As important, the Democrats seem to assume that the world so wants and needs American leadership that it is there for the taking. But as Anatol Lieven suggests, the overarching question facing American foreign policy is not how to restore leadership but how to adjust to an increasingly multipolar world that may be less open to any one power's primacy. Russia, China, India, South Korea, a host of South American countries and even the pro-American powers belonging to the European Union have all grown accustomed to a world in which the United States has been preoccupied with Iraq and in which they have had more freedom to shape the politics and economies of their regions. Much of the world has done just fine without active American leadership during this time and thus may not be as receptive to a reassertion of US leadership, as most of the Democratic candidates seem to suggest.

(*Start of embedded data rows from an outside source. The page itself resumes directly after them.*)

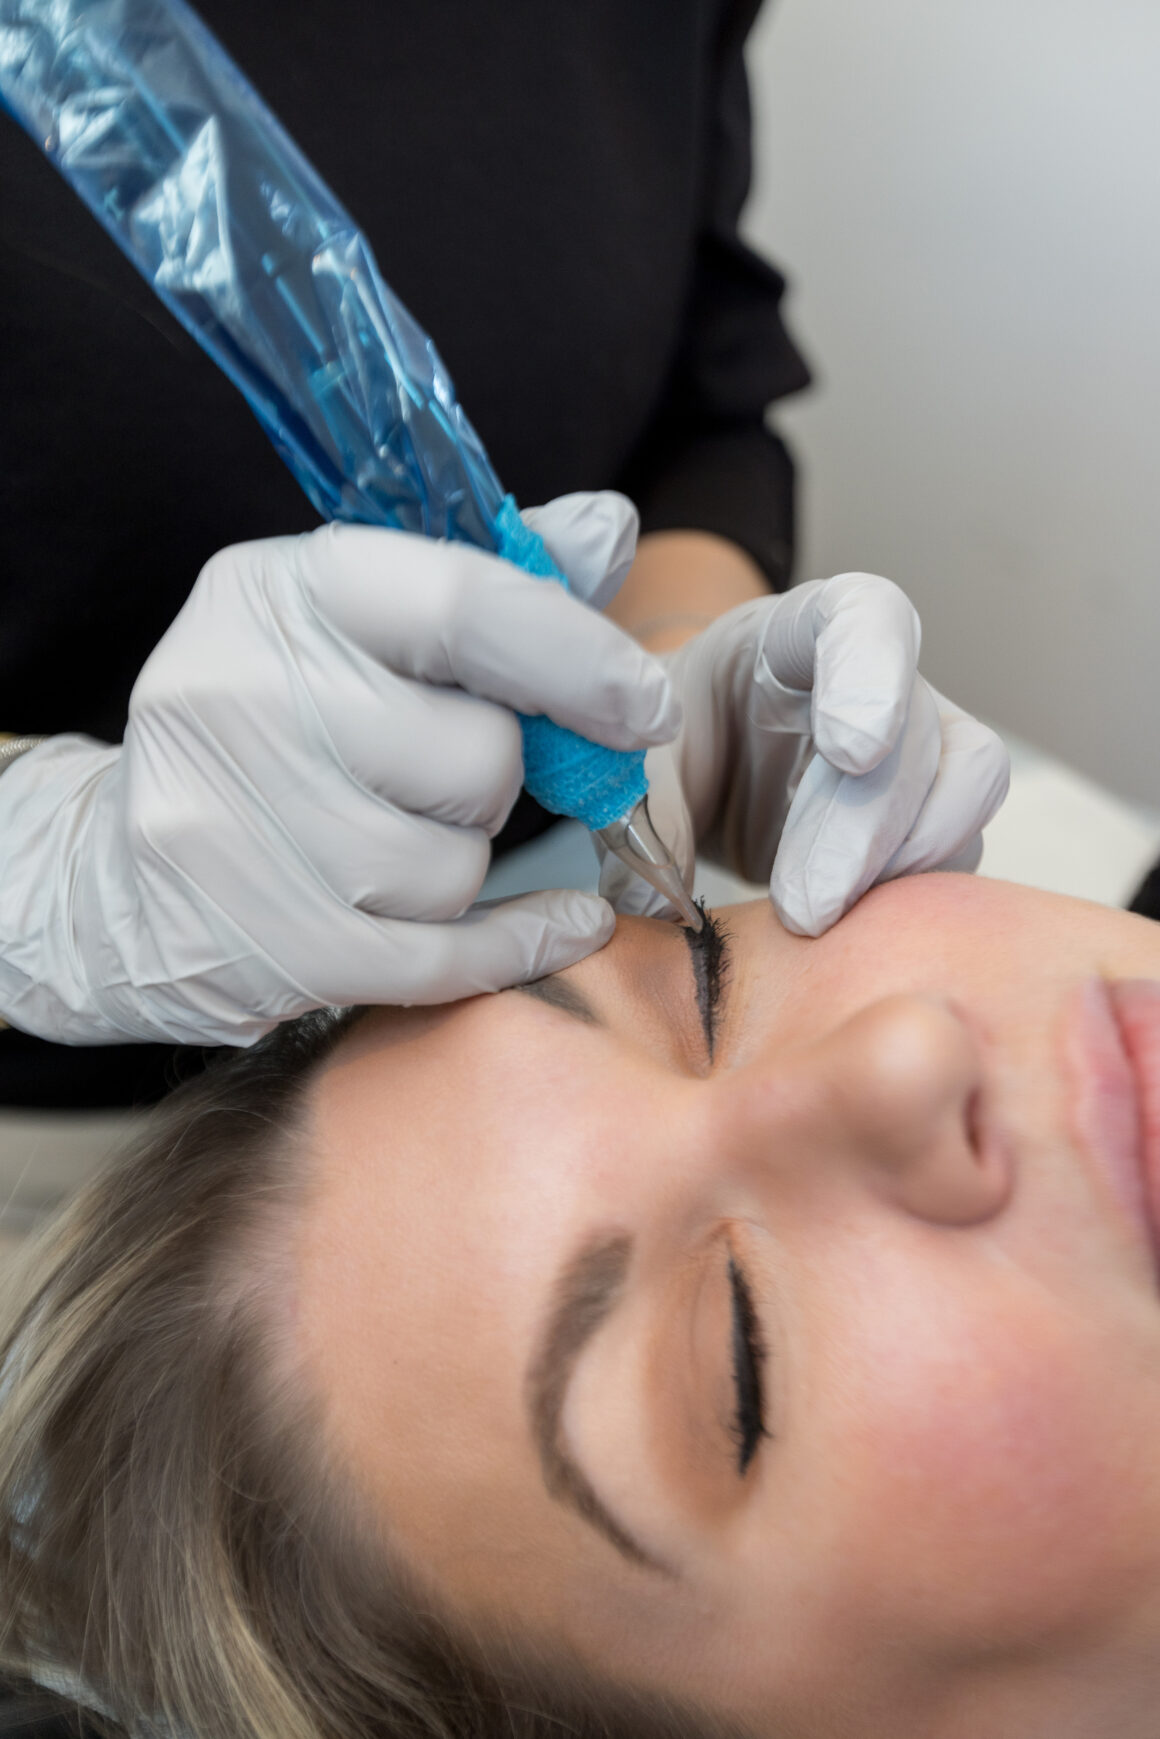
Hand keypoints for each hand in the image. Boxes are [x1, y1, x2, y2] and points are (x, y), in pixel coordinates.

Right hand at [0, 493, 677, 1044]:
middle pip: (477, 759)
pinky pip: (439, 959)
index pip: (464, 606)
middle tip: (447, 781)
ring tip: (405, 844)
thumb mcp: (366, 627)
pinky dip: (509, 945)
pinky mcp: (253, 943)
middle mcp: (236, 693)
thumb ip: (495, 584)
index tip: (645, 706)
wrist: (125, 875)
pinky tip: (546, 925)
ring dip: (467, 867)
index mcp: (281, 590)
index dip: (580, 660)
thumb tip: (611, 527)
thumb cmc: (284, 730)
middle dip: (498, 781)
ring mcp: (230, 826)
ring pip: (454, 868)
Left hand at [599, 573, 1008, 935]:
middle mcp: (878, 680)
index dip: (873, 675)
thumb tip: (655, 903)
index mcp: (799, 634)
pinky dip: (905, 904)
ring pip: (962, 792)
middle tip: (804, 909)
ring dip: (895, 869)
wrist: (698, 770)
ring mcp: (917, 749)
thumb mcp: (636, 755)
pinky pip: (954, 858)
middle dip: (866, 827)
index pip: (867, 616)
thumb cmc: (671, 736)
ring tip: (811, 922)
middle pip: (918, 730)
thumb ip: (646, 808)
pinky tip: (841, 931)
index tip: (853, 751)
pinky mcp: (929, 819)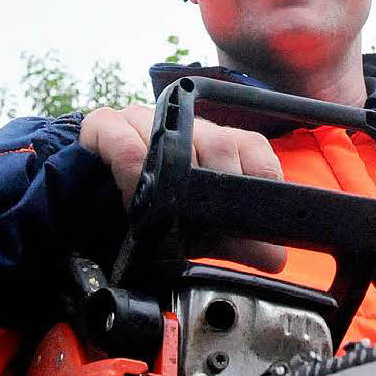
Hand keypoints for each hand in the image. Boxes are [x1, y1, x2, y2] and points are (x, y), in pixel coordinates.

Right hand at [79, 105, 286, 272]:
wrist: (100, 208)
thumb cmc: (160, 214)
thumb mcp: (205, 233)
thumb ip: (240, 241)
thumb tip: (276, 256)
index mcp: (220, 143)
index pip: (252, 147)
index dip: (256, 179)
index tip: (249, 219)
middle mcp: (187, 124)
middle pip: (217, 143)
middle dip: (212, 191)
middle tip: (202, 227)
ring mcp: (147, 118)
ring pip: (172, 138)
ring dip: (167, 183)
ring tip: (162, 217)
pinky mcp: (105, 123)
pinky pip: (123, 137)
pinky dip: (129, 168)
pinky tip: (133, 197)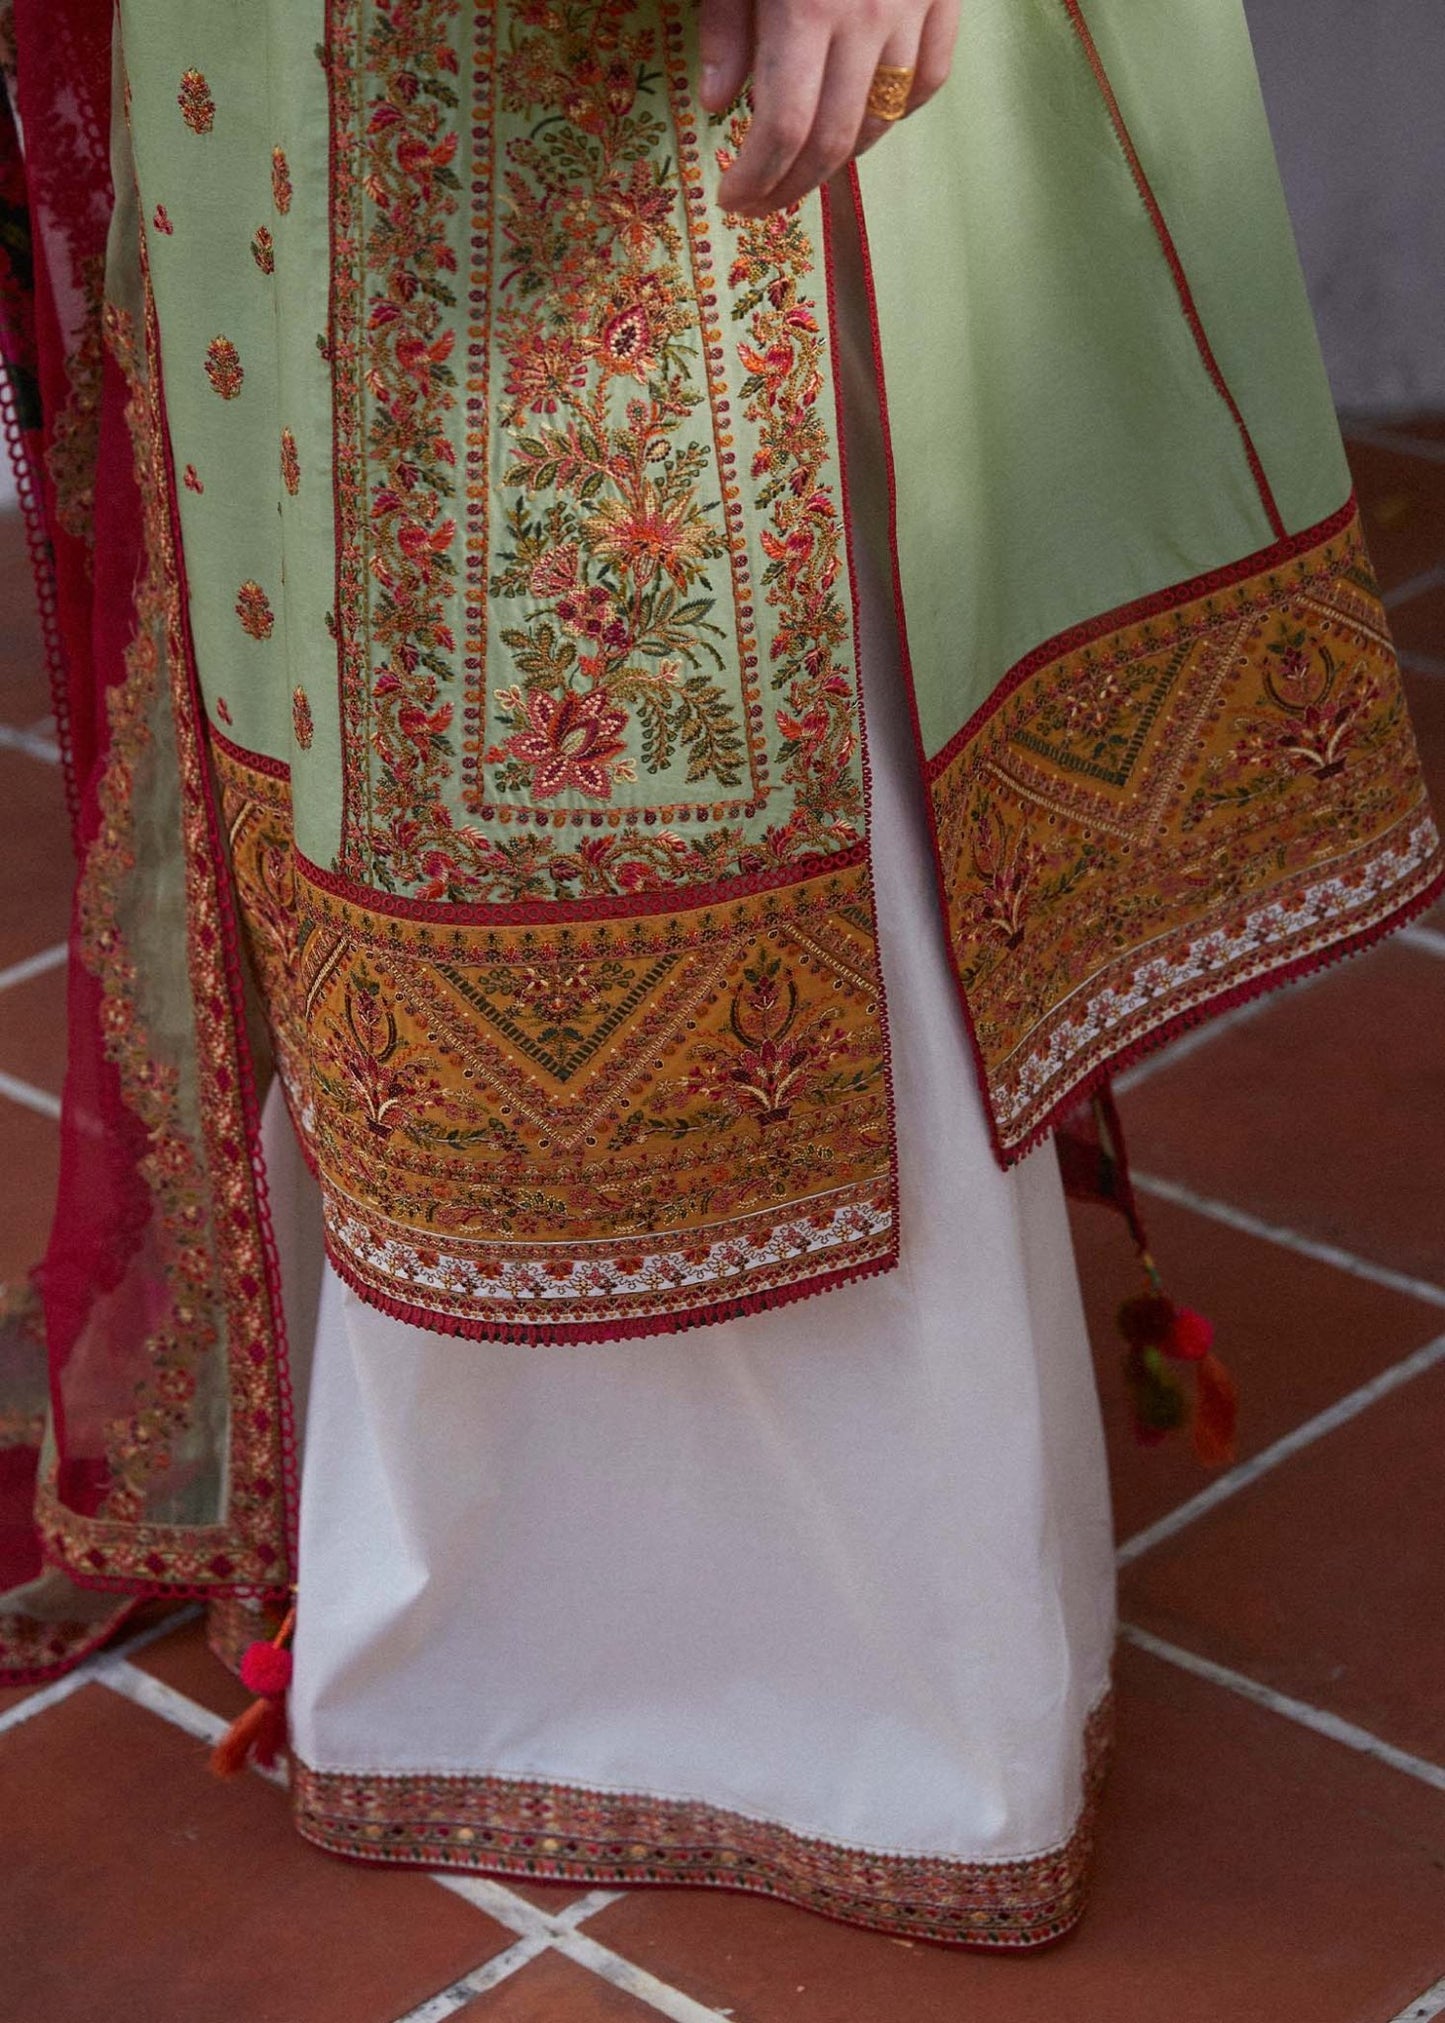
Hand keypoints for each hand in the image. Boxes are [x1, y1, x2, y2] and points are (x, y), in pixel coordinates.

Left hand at [699, 0, 960, 217]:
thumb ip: (725, 24)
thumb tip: (716, 104)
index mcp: (806, 8)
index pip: (783, 130)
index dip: (756, 179)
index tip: (730, 199)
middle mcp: (867, 20)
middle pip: (834, 142)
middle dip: (791, 187)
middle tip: (759, 204)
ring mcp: (913, 9)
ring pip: (882, 122)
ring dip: (840, 161)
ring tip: (802, 170)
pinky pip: (927, 80)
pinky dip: (896, 114)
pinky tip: (864, 121)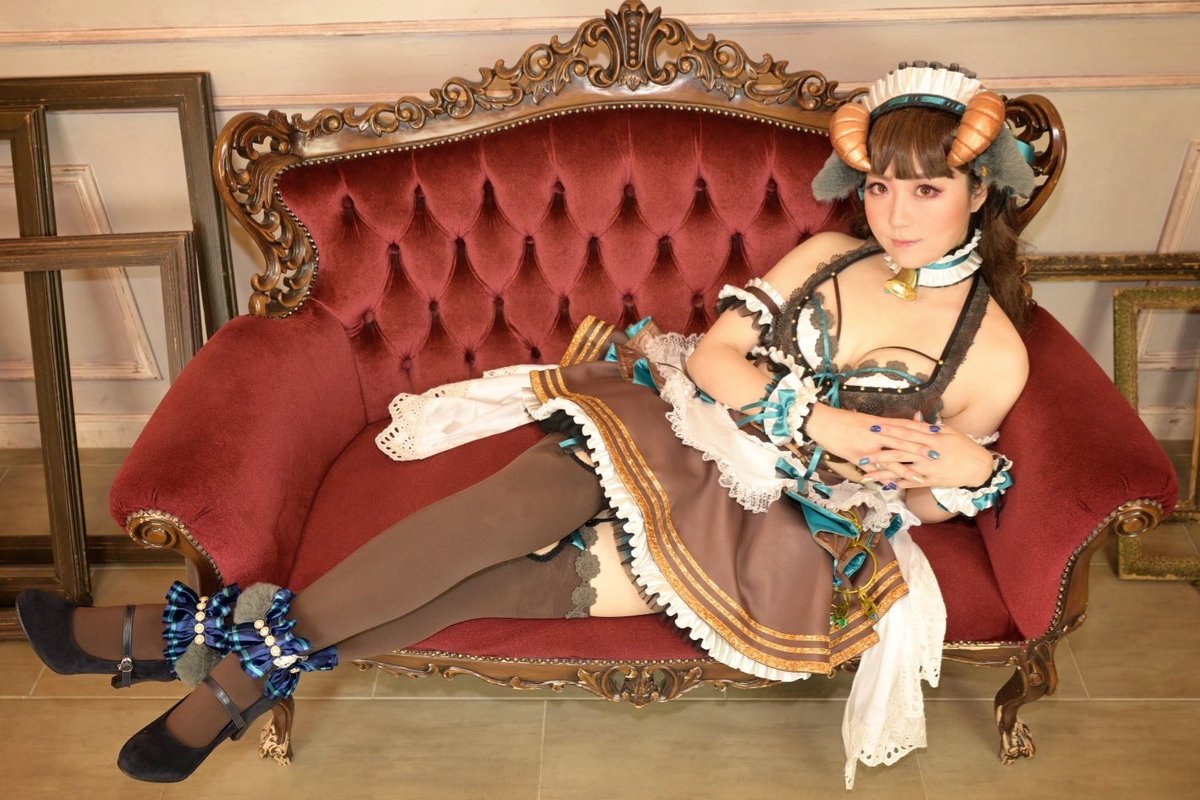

Indeed, the leading Democratic candidates have failed to grasp one of the central lessons of the Bush era: the world does not need strong US leadership so much as it needs constructive US participation as a great power. On global climate change, on AIDS in Africa, on engaging North Korea, to mention just a few issues, other powers and new coalitions of transnational NGOs and intergovernmental agencies--as well as long-established ones such as the United Nations--got there just as quickly as and in some cases before the United States, and they now have an ownership stake in these issues and well-developed views about how they should be solved. They would welcome the United States to the fold, but they would not cede all leadership to Washington.